Além de deixar patente a insegurança em que vivem os cidadãos ordeiros em território brasileiro, a ofensiva cruenta lançada pelo Primeiro Comando da Capital (PCC) em São Paulo acabou por revelar as fraquezas de caráter da elite civil dirigente da democracia e de parte relevante da sociedade civil nacionais.
O presidente Luiz Inácio Lula da Silva e o PT se aproveitaram de forma tão oportunista do natural impacto provocado pelo banho de sangue na imagem de seu principal oponente na eleição presidencial de outubro, o ex-governador paulista Geraldo Alckmin, do PSDB, que tornam menos absurda do que parece a possibilidade até de ter havido uma espécie de acordo tácito de troca de gentilezas entre meliantes e postulantes. Só faltava agora alguém descobrir que o comissário Zé Dirceu andou visitando Marcos Willians Herbas Camacho, o Marcola, líder da blitz contra agentes da lei e cidadãos inocentes, em sua cela de segurança máxima, em Presidente Bernardes, desempenhando missão idêntica à da visita ao ex-presidente Itamar Franco, em Juiz de Fora.

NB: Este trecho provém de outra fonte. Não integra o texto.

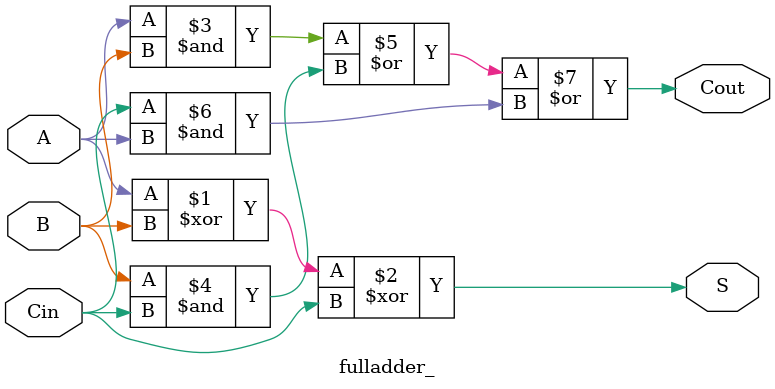
<source format=v>
module fulladder_( input A,input B,input Cin,output   S, output   Cout);
  assign S = A^B^Cin;
  assign Cout = (A&B)|(B&Cin)|(Cin&A);
endmodule

</source>
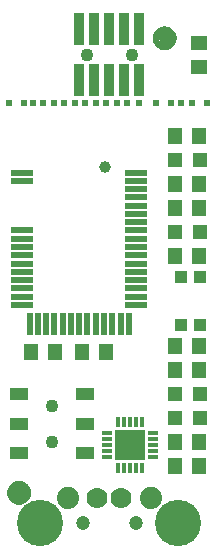
<source format=gbr>
G04 EAGLE Gerber RS-274X export*
G75*
%MOMM*%
%FSLAX34Y34*%
%LPD*%
%INSoldermask Top*%
%IPPOS*%
%AMOC8*
5,1,8,0,0,1.08239X$1,22.5*%
G01*
%ADD10C,0.601600*%
%ADD11R,1.951600X0.551600*%
%ADD12R,0.551600X1.951600*%
%ADD13C,1.001600*%
%ADD14R,1.301600X1.401600*%
%ADD15R,1.301600X1.301600*%
%ADD16C,3.911600*%
%ADD17C,1.201600*%
%ADD18C,1.879600*%
%ADD19C,1.778000*%
%ADD20R,0.861600X2.701600*%
%ADD21C,1.101600*%
%ADD22R,1.401600X1.301600*%
%ADD23C,0.500000*%
%ADD24R,1.601600X1.101600*%
%ADD25R,2.601600X2.601600*%
%ADD26R,0.900000X0.400000*%
%ADD27R,0.400000X0.900000*%
%ADD28R,1.101600X1.001600*%


D10*
X171450Y381000D03*
X158750Y381000D03*
X149860Y381000D03*
X140970Y381000D03*
X128270Y381000D03*
X114300Y381000D03*
X104140Y381000D03*
X95250Y381000D03*
X86360Y381000D03*
X77470Y381000D03*
X68580Y381000D03*
X3810Y381000D03*
X16510Y381000D03*
X24130Y381000D03*
X33020Y381000D03*
X41910Y381000D03*
X50800Y381000D03*
X59690Y381000D03*
D11*
X15250Y321940D03*
X15250Y314940D03*
X15250Y272940D03*
X15250Y265940D03*
X15250Y258940D03*
X15250Y251940D03*
X15250Y244940D03*
X15250Y237940D03*
X15250Y230940D03*
X15250Y223940D03*
X15250Y216940D03*
X15250Y209940D03*
D12*
X21500Y193690D03*
X28500Y193690D03*
X35500Y193690D03*
X42500Y193690D03*
X49500Y193690D03*
X56500Y193690D03*
X63500Y193690D03*
X70500Y193690D03*
X77500Y193690D03*
X84500Y193690D03*
X91500Y193690D03*
X98500Y193690D03*
X105500Y193690D03*
D11*
X111750Y209940D03*
X111750Y216940D03*
X111750Y223940D03*
X111750Y230940D03*
X111750Y237940D03*
X111750Y244940D03*
X111750Y251940D03*
X111750Y258940D03*
X111750Y265940D03*
X111750Y272940D03*
X111750Y279940D03*
X111750Y286940D03*
X111750Y293940D03*
X111750Y300940D03*
X111750Y307940D03*
X111750Y314940D03*
X111750Y321940D03*
D13*
X85500Y326440D03*
D14*
X22860Y170180D03*
X43180Y170180D03*
X144780Y353060D03*
X165100Y353060D03*
D15*
X144440Y134620D03*
X165440Y134620D03*
D14*
X144780Y154940D03*
X165100Y154940D03*
D15*
X144440Y114300D03*
X165440Y114300D03*
D14*
X144780Y93980D03*
X165100Y93980D03*
D15*
X144440Y271780D03*
X165440Y271780D03*
D14*
X165100Y292100D03*
X144780Y292100D03*
D16*
X147400Y25600D03*
X30400Y25600D03*
D17*
X111400Y25180D03*
X66400Y25180D03*
D18*
X123900Y46400D03*
D19*
X98900Y46400D03*
X78900Y46400D03*
D18*
X53900Y46400D03*
D14*
X144780Y73660D03*
X165100Y73660D03*
X66040Y170180D03*
X86360Y170180D03*
D20*
X63500Y443140D03*
X76200Y443140D03*
X88900Y443140D03*
X101600Y443140D03*
X114300Y443140D03*
X63500Y400140D03*
X76200Y400140D03*
X88900Y400140D03*
X101600Y400140D03*
X114300Y400140D03*
D21*
X69850Y421640D03*
X107950Y421640D03*
D22*
X165100Y431800D03*
X165100Y411480D03*
D21*
X135890Y435610D03*
D23*
X135890Y443110D02*
X135709Y443108D01*
X135528Y443101D01*
X135347Y443090D01*
X135166Y443075D01*
X134986Y443055D01*
X134806Y443031D01*
X134627Y443003D01*
X134449Y442970D01*
X134272Y442933D01*
X134095Y442892D01*
X133920Y442847D01*
X133745Y442797D01*
X133572Y442743D01*
X133401Y442685D01*
X133230Y442623D01*
X133062Y442556D01*
X132895Y442486D01*
X132729Y442412D01*
X132566Y442333D01*
X132405Y442251D01*
X132245Y442165D01*
X132088Y442075D01*
X131933Y441981D01*
X131780Y441884D01*
X131630Y441782D01*
X131482Y441678D01*
X131336Y441569D01*
X131194Y441458D01*
X131054Y441342D01*
X130917Y441224D01*
X130782Y441102D01*
X130651Y440977D01*
X130523Y440849D01*
X130398Y440718D01*
X130276Y440583D01*
X130158Y440446D01*
X130042Y440306D01*
X129931Y440164D01*
X129822Y440018D01*
X129718Y439870D01*
X129616Y439720D01*
X129519Y439567D01*
X129425Y439412D01*
X129335Y439255D01*
X129249Y439095D01*
X129167Y438934D01*
X129088Y438771D01*
X129014Y438605D01*
X128944Y438438D01*
X128877Y438270D01*
X128815Y438099D01*
X128757Y437928D01*
X128703Y437755D01*
X128653Y437580D01*
X128608Y437405D01*
X128567Y437228D01*
X128530Y437051D01*
X128497Y436873D01*
X128469Y436694D01*
X128445Y436514D01*
X128425Y436334D01*
X128410Y436153D01*
X128399Y435972D01*
X128392Y435791D01*
X128390Y435610D01*
X135890Y443110D02*
X136071Y443108D01*
X136252Y443101D01*
X136433Y443090D01*
X136614Y443075D01*
X136794Y443055D01*
X136974Y443031D01*
X137153Y443003D01*
X137331Y442970D01*
X137508Y442933D01*
X137685Y442892D01*
X137860Y442847D01*
X138035Y442797D01*
X138208Y442743D01*
X138379Y442685D01*
X138550Y442623D01*
X138718Y442556D01*
X138885Y442486D01*
X139051Y442412D01*
X139214Y442333D01*
X139375Y442251D01*
X139535Y442165D01*
X139692Y442075D01*
X139847Y441981D01*
X140000Y441884D01*
X140150Y441782D01*
X140298Y441678D01*
X140444Y441569D01*
X140586Y441458D01*
X140726Y441342D01*
X140863Y441224D01*
X140998Y441102D01*
X141129Y440977D01*
X141257Y440849D01*
X141382Y440718D01*
X141504Y440583D01*
X141622Y440446D01*
X141738Y440306D01*
X141849Y440164D01*
X141958Y440018D01*
X142062Y439870D01*
X142164Y439720D01*
X142261Y439567D01*
X142355Y439412D01*
X142445Y439255D01*
X142531Y439095D01*
X142613Y438934D01*
X142692Y438771D01*
X142766Y438605D01*
X142836Y438438D01*
X142903Y438270D01*
X142965Y438099D01*
X143023Y437928D01*
X143077Y437755D01*
X143127Y437580D01*
X143172Y437405D01*
X143213Y437228D01*
X143250Y437051D01*
X143283Y436873D01*
X143311Y436694D01*
X143335Y436514D01*
X143355Y436334D01*
X143370Y436153D01*
X143381Y435972D01*
X143388Y435791D01*
X143390Y435610D01*
X143388Y435429D01*
X143381Y435248D01*
X143370Y435067D01*
X143355Y434886D01*
X143335Y434706D01*
X143311Y434526D01*
X143283Y434347D01*
X143250Y434169D01*
X143213Y433992D01*
X143172Y433815D01*
X143127Y433640D01*
X143077Y433465D01*
X143023Y433292D01*
X142965Y433121D01*
X142903Y432950D01*
X142836Y432782D01*
X142766Y432615D01*
X142692Y432449D01*
X142613Y432286D01*
X142531Y432125D01*
X142445Y431965D01*
X142355Y431808D01*
X142261Y431653D01*
X142164Y431500D01*
X142062Y431350D01*
X141958Y431202D01*
X141849Y431056D01*
X141738Y430914D01*
X141622Y430774D01*
X141504Y430637D01*
X141382Y430502D01*
X141257Y430371D01*
X141129Y430243D01*
X140998Y430118D01*
X140863Y429996D01*
X140726Y429878D01*
X140586Y429762D01*
X140444Y429651D01*
X140298Y429542D01*
X140150Y429438D01*
X140000Y429336D01*
X139847Y429239D01*
X139692Y429145D01*
X139535Y429055D01*
X139375Y428969D01*
X139214Y428887D01*
X139051Y428808D01*
X138885Y428734D01*
X138718Y428664D01*
X138550Y428597D01*
X138379Y428535D01*
X138208Y428477D01*
X138035Y428423D01*
X137860Y428373D01*
X137685Y428328D01*
X137508Y428287D01*
X137331Y428250D01*
X137153Y428217D01*
X136974Y428189D01*
X136794Y428165D01*
X136614Y428145D01*
X136433Y428130D01*
X136252Y428119D01*
X136071Y428112D01*
X135890Y428110D01*
X135709Y428112D01*
X135528Y428119D01*
X135347Y428130D01*
X135166Y428145D01*
X134986Y428165D01*
X134806Y428189D01*
X134627Y428217D01*
X134449Y428250D01*
X134272Y428287D01*
X134095Y428328D01*
X133920Y428373D01*
X133745Y428423D01*
X133572Y428477D01*
X133401Y428535D01*
X133230Y428597D01*
X133062Y428664D01*
X132895Y428734D01*
X132729Y428808D01*
X132566Y428887D01*
X132405Y428969D01*
X132245Y429055D01*
X132088Y429145D01*
X131933Y429239D01*
X131780Y429336D01*
X131630Y429438D01*
X131482Y429542D01*
X131336Y429651D01*
X131194Y429762D01*
X131054Y429878D01*
X130917Y429996D01*
X130782Y430118D01*
X130651Y430243D01*
X130523Y430371D01*
X130398Y430502D01*
X130276Y430637D01*
X130158Y430774D01*
X130042Y430914D01*
X129931Y431056D01*
X129822Y431202D01*
X129718Y431350D01*
X129616Y431500D01*
X129519Y431653D01*
X129425Y431808D01*
X129335Y431965D01*
X129249Y432125D01*
X129167Y432286D01*
X129088Y432449D01*
X129014Y432615D01*
X128944Y432782D01*
X128877Y432950D01*
X128815Y433121D01*
X128757Y433292D01*
X128703Y433465D01*
X128653Y433640D01*
X128608Y433815D01*
X128567Y433992D01*
X128530Y434169D01*
X128497Y434347D01*
X128469Y434526D01*
X128445Y434706D01*
X128425Y434886D01*
X128410Y435067D01*
X128399Y435248D01*
X128392Y435429D01*
X128390Y435610D01*
D21*
X12700Y50800D03*
D23*
X12700Y58300D02*
X12519Y58298D01*
X12338Y58291D01*
X12157Y58280D01*
X11976Y58265D01*
X11796Y58245D01*
X11616Y58221D01*
X11437Y58193D01*
X11259Y58160D01*
X11082Y58123D01*
X10905Y58082D01*
X10730Y58037D01*
X10555Y57987D01*
X10382Y57933D01*
X10211Y57875D01*
X10040Y57813D01*
X9872Y57746D01*
X9705Y57676D01*
X9539Y57602D01*
X9376Y57523D01*
X9215Y57441D01*
X9055Y57355D01*
X8898Y57265D01*
X8743Y57171D01*
X8590Y57074D01*
X8440Y56972D01*
X8292Y56868D01*
X8146Y56759D01*
X8004Y56648D01*
X7864Y56532D01*
X7727Y56414D01*
X7592Y56292D01*
X7461Y56167D01*
X7333Y56039D01*
X7208Y55908D01*
X7086Y55773D01*
X6968Y55636D01*
X6852Y55496D01*
X6741Y55354D01*
X6632Y55208D01*
X6528Y55060D01*
X6426Y54910D01*
X6329Y54757D01*
X6235Y54602D01*
X6145Y54445D01*
X6059Y54285D01*
X5977Y54124D01*
X5898Y53961D01*
X5824Y53795D01*
X5754Y53628D01*
X5687Y53460D01*
X5625Y53289D01*
X5567Y53118D01*
X5513Y52945D01*
X5463Y52770D01*
X5418Y52595D01*
X5377Y52418D01*
X5340Y52241D01*
X5307Y52063D01*
X5279Y51884D01*
X5255Y51704D01*
X5235Y51524D01*
X5220Y51343D01*
X5209Y51162D01*
X5202Y50981D01*
X5200Y50800D01*
X12700Y58300D02*
X12881Y58298D01*
X13062Y58291D01*
X13243Y58280D01*
X13424Y58265D01*
X13604Y58245D01*
X13784Y58221D01*
X13963Y58193D01*
X14141Y58160D01*
X14318Y58123D01*
X14495Y58082D01*
X14670Y58037D01*
X14845Y57987D01*
X15018Y57933D01*
X15189Y57875D01*
X15360Y57813D01*
X15528Y57746D01*
X15695Y57676D01*
X15861Y57602D01*
X16024Y57523D01*
X16185Y57441D01*
X16345Y57355D01*
X16502Y57265D01*
X16657Y57171D01*
X16810Y57074D01*
X16960Y56972D01*
X17108Y56868D01*
X17254Y56759D01*
X17396Y56648D01*
X17536Y56532D01*
X17673Y56414D01*
X17808Y56292D01*
X17939Y56167D01*
X18067Y56039D01*
X18192Y55908D01*
X18314Y55773D01*
X18432Y55636D01*
X18548Y55496D01*
X18659Y55354D01*
X18768Y55208D01*
X18872Y55060D01*
X18974Y54910D01*
X19071Y54757D01*
X19165Y54602D01*
X19255Y54445D01*
X19341Y54285D01*
X19423Y54124D01*
X19502Y53961D01*
X19576Y53795D01*
X19646Y53628D01*
X19713Y53460D01*
X19775Y53289D01*
X19833Y53118D01*
X19887Y52945D01*
X19937Y52770D01*
X19982Y52595D01*
X20023Y52418D01*
X20060Y52241D01*
X20093Y52063D01*
X20121Y51884D01*
X20145Y51704D01*
X20165Y51524D01*
X20180Y51343D01*
X20191Y51162D01*
X20198Y50981D01*
X20200Y50800D01*
X20198Y50619D01*
X20191Y50438D01*
X20180Y50257D01*
X20165Y50076D01*
X20145Y49896D01*
X20121Y49716D01*
X20093Y49537D01*
X20060Y49359D01*
X20023Y49182D01*
X19982Y49005D01*
X19937Y48830D01*
X19887Y48655D01*
X19833Y48482D01*
X19775Y48311D01*
X19713Y48140D01*
X19646Y47972D01*
X19576Y47805D01*
X19502Y47639D01*
X19423Y47476D01*
X19341Y47315D01*
X19255Y47155D01*
X19165Y46998D01*
X19071Y46843D01*
X18974Y46690D01*
X18872Y46540D01*
X18768Y46392D01*
X18659Y46246D01*
X18548Y46104D01*
X18432Y45964D01*
X18314Y45827D01*
X18192Y45692D01*
X18067Y45561D01*
X17939Y45433D01*
X17808Y45308D01*
X17673Y45186D01*
X17536Y45068D01*
X17396Y44952D01*
X17254Y44841D01*
X17108Y44732D01*
X16960Y44628D01*
X16810Y44526D01*
X16657Y44429D01*
X16502Y44335D01*
X16345Y44245D01*
X16185Y44159D01*
X16024Y44077D01*
X15861Y43998D01*
X15695Y43924D01*
X15528Y43854D01*
X15360Y43787D01*
X15189Y43725D01*
X15018Y43667D01*
X14845Y43613D01*
X14670Y43563D01*
X14495Y43518D01*
X14318Y43477D01*
X14141Y43440D01*
X13963Y43407D01*
X13784Y43379D01*
X13604Y43355D01*
X13424Y43335D01*
X13243Y43320D01*
X13062Y43309D01*
X12881Y43302D01*
X12700Y43300D01*
X12519Y43302D01*
X12338Y43309D01*
X12157Y43320D01*
X11976Y43335D01*
X11796Y43355D01*
X11616Y43379D01*
X11437Y43407D01*
X11259Y43440D01*
X11082Y43477D01*
X10905Y43518D01*
X10730Y43563D01*
X10555Y43613D01*
X10382Y43667D01*
X10211Y43725D01*
X10040Y43787D01*
X9872Y43854D01*
X9705Y43924D01*
X9539Y43998D01*
X9376Y44077D01*
X9215Y44159D01*
X9055Y44245D01*
X8898Y44335D01*
X8743Y44429D01*
X8590Y44526D01*
X8440Y44628D01*
X8292Y44732D01*
X8146Y44841D01*
X8004Y44952D01*
X7864Y45068D01*
X7727Y45186D01*
X7592Y45308D01*
X7461Y45433D01*
X7333Y45561D01*
X7208Y45692D01*
X7086Y45827D01*
X6968Y45964D01*
X6852Y46104D01*
X6741Y46246D01*
X6632Y46392D01*
X6528Y46540D01*
X6426Y46690D01*
X6329Y46843D01*
X6235Y46998D01*
X6145Y47155D01*
X6059Y47315D01*
X5977Y47476D01*
X5898Y47639D01*
X5824Y47805D01*
X5754Y47972D01*
X5687Y48140D01*
X5625Y48311D01*
X5567Y48482D01*
X5513Y48655D01*
X5463Y48830D01*
X5418Y49005D01*
X5377Y49182D01*
X5340Y49359D01*
X5307Y49537D01*
X5279Y49716D01*
X5255Y49896D01*
X5235Y50076D01*
X5220Y50257D01*
X5209Y50438D01*
X5202Y50619D01*
X5200Y50800D01*
D24*
X68640Y134220D03*
X68640Y109220D03*
X68640Y84220D03*
X12640Y84220D03*
X12640Y109220D03*
X12640Y134220D03*
D21*
X40640Y94220D03*
X40640Y124220D03*
D14*
X144780Y175260D03*
X165100Y175260D03*
D25*
X106680Y91440D03*
D26*
X87180Y101440D03*
X87180Y96440D03*
X87180Y91440D03*
X87180Y86440D03*
X87180Y81440D03*
D27*
X96680Y71940D03*
X101680Y71940D03*
X106680Y71940D03*
X111680Y71940D03*
X116680Y71940D03*
D26*
X126180Y81440D03*
X126180Y86440D03*
X126180Y91440D03*
X126180Y96440D03*
X126180Y101440D03*
D27*
X116680Y110940D03*
X111680Y110940D03*
X106680Y110940D03*
X101680Y110940D03*
X96680Y110940D03*
D28*
X165480Y192860D03*
X149480Y192860D03*
X149480Y233860D03*
X165480Y233860D03*
D14*
X144780Y251460D03*
X165100Y251460D03*
D15*
X144440Y332740D03*
X165440Y332740D03*
D14*
X165100Y312420D03*
X144780Y312420D03*
M02*

</source>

Mas os tucanos não ficaram atrás neste capítulo. Direto de Nova York, o ex-presidente Fernando Henrique Cardoso, baseado em conjecturas sem apoio em fatos, condenou o eventual acordo da lei com o crime para que as hostilidades cessassem. Percorrendo o Brasil com sua Armata Brancaleone, o candidato Alckmin também distribuiu picadas venenosas contra seu sucessor, Cláudio Lembo, do PFL. Por mais críticas que possam ser feitas à postura do governador, estas nunca poderão omitir o fato incontestável de que ele é herdeiro de um desastre tucano.
Como se sabe, tucanos são avessos à repressão, chegando a ter nojo de polícia, e seu movimento pendular de morde-e-assopra entre os direitos humanos dos bandidos e a paz dos cidadãos imobiliza-os como chefes de polícia. Isso fez com que as gestões de Mário Covas e Geraldo Alckmin (como antes já havia sido a de Franco Montoro), avaliadas positivamente pela população em vários setores, fossem sempre um desastre em segurança pública. Talvez por saber disso, o candidato do PSDB ao governo de São Paulo, José Serra, se omitiu.
A falta de apoio e até o fogo amigo dos tucanos contra seu aliado são uma manifestação de estranho oportunismo. E inusitado, aliás. Normalmente, o oportunista se beneficia, de alguma forma, de seu ato. No caso específico, a postura tucana é também estúpida do ponto de vista eleitoral, podendo até ser definida como suicida, como comprova a constatação do Datafolha de que o presidente petista se reelegeria hoje no primeiro turno se o PMDB não apresentasse candidato, o que é muito provável.
Não será justo atacar o caráter dos políticos brasileiros sem mencionar a absurda decisão da CPI da Venda de Armas de tomar depoimento do citado Marcola no Fórum da Barra Funda em São Paulo. Exaustivamente interrogado por quem sabe, o chefão do PCC nada tem a revelar de útil a parlamentares que nada têm a questionar. Trata-se apenas de mais um show de exibicionismo pré-eleitoral, dando ocasião para o bandido fugir a caminho do depoimento ou, se preferir, dar ordens pela televisão, ao vivo, a suas hordas.
Capítulo à parte na burrice vigente é a sibilina transformação dos assassinos covardes do PCC em heróis e dos heróicos policiais por eles vitimados em vilões, pela imprensa e pela mídia eletrônica. Prova cabal disso é a capa da revista semanal Veja na semana posterior à batalha campal de São Paulo, com a efígie do canalha-mor, promovido à condição de santo dos oprimidos por um bando de advogados formados pelo dinheiro sujo do tráfico de drogas e de jornalistas deslumbrados com sua retórica trôpega e torpe.